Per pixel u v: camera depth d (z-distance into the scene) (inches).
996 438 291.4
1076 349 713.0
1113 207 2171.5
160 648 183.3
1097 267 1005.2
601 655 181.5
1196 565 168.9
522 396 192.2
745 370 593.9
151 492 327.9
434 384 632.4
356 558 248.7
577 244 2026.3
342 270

*****

[Instructions to follow] Once you reach the line containing "1196 565 168.9", transcribe it and each line after it through the end of the material, exactly and with nothing added.

[Output of the exercise]
1196 565 168.9
522 396 192.2
745 370 593.9
151 492 327.9
434 384 632.4
356 558 248.7
577 244 2026.3
342 270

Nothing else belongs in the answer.